An increase in applications for loans to finance a home purchase more than offset a modest decline in the volume of applications for mortgage refinances.
Mortgage loan originators generated a seasonally adjusted 1 percent more in new loan applications in the week that concluded on June 30 than a week prior.
That was according to the Market Composite Index, a measure of retail residential loan applications. Without seasonal adjustments, volume still rose a percent.
The index was derived from the Mortgage Bankers Association’s Weekly Mortgage Applications Survey which reportedly covers more than three-quarters of all applications.
Applications for loans to finance a home purchase ascended a seasonally adjusted 3 percent from the week ended
June 23. Without seasonal adjustments, purchase-money activity was still up 3 percent from a week earlier and 6 percent from a year earlier.

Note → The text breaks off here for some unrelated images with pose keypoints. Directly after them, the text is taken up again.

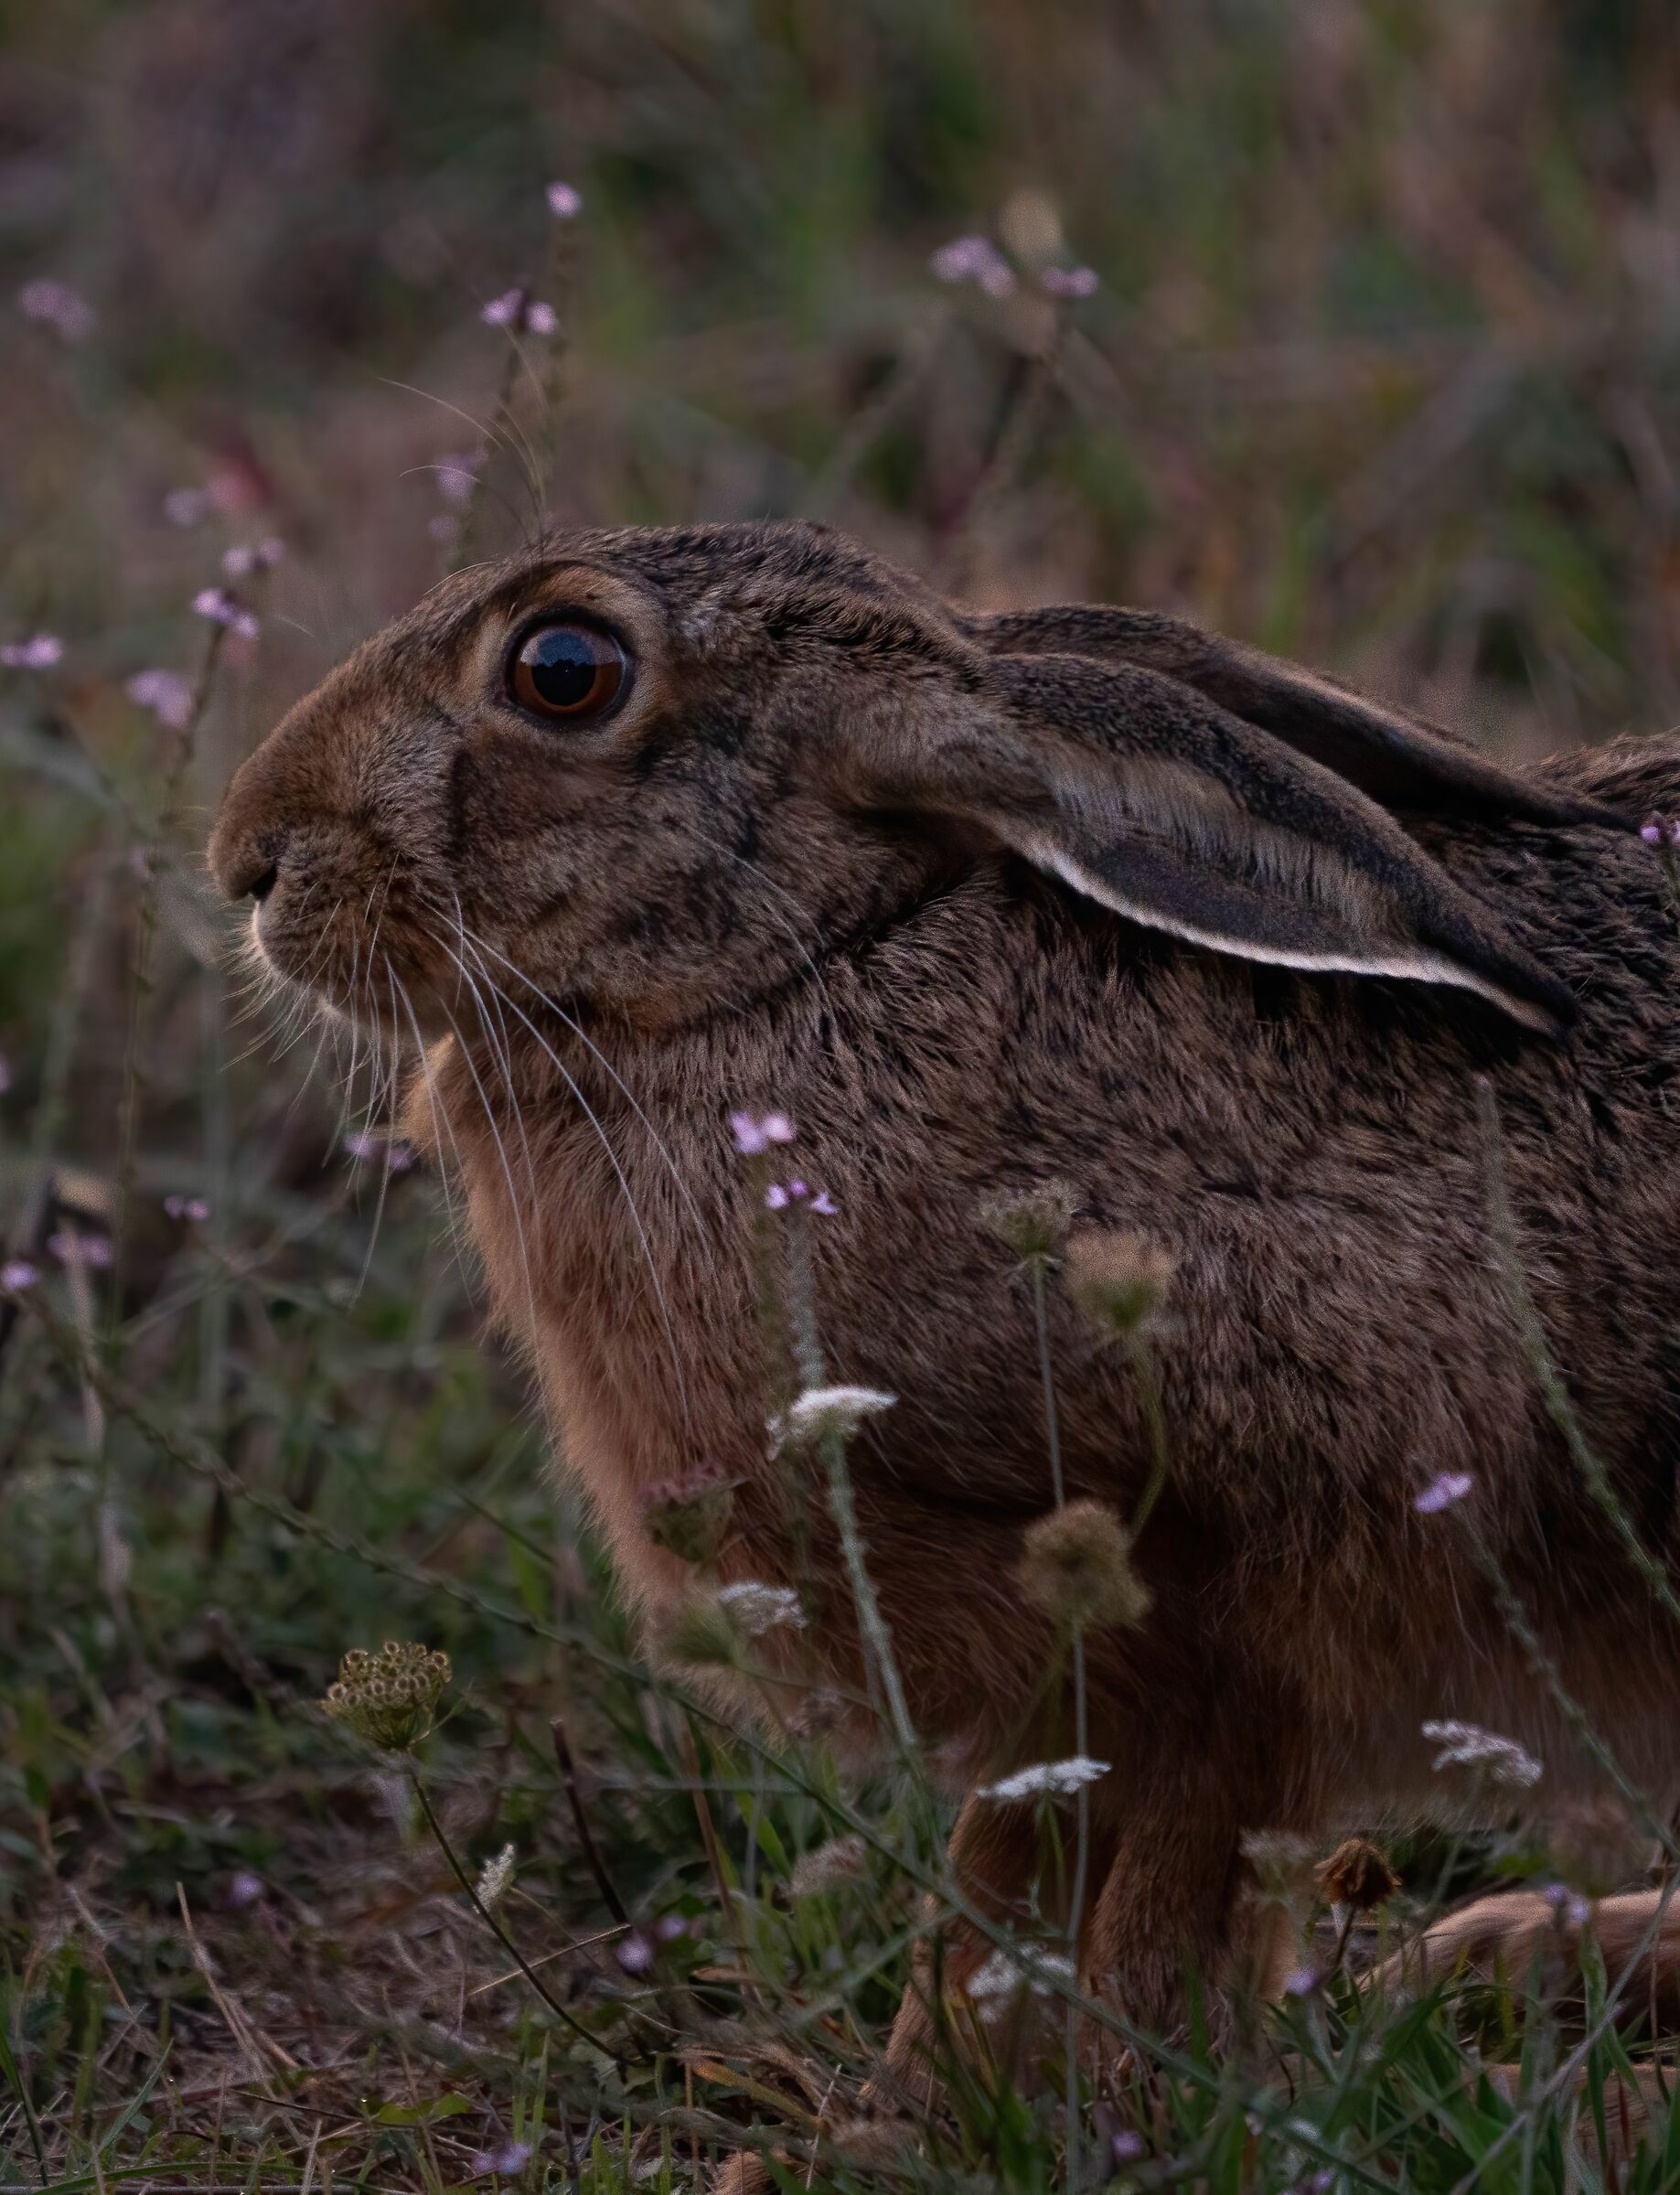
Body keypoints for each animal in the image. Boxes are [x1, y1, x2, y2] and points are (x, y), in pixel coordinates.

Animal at [210, 518, 1680, 2081]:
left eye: (562, 670)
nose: (249, 858)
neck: (805, 974)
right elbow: (1011, 1886)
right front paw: (934, 2096)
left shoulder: (1236, 1606)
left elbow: (1128, 1905)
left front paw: (1014, 2103)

MBA reported that refinance applications slowed by less than a percent on a week-over-week basis. Refinance share was 44.9 percent, more narrow than 45.6 percent in the preceding report
and 61.6 percent in the week ended July 1, 2016.
The report indicated that applications for mortgages insured by the Federal Housing Administration made up 10.2 percent of overall volume. FHA share was trimmed from 10.3 percent during the prior seven-day period but widened from 9.5 percent the same week last year.
Another 10.3 percent of applications were for loans guaranteed by the Department of Veterans Affairs. Although VA share was no different than in the prior report, it was far thinner than 12.8 percent a year prior.
Applications for adjustable-rate mortgages accounted for 7.2 percent of total applications. ARM share widened from 7.0 percent the previous week and 5.6 percent one year previous.
MBA reported interest rates on jumbo mortgages that were 10 basis points lower than conforming rates. The jumbo-conforming spread widened from a negative 4 BPS the previous week
and swung from a positive basis point the same week in 2016.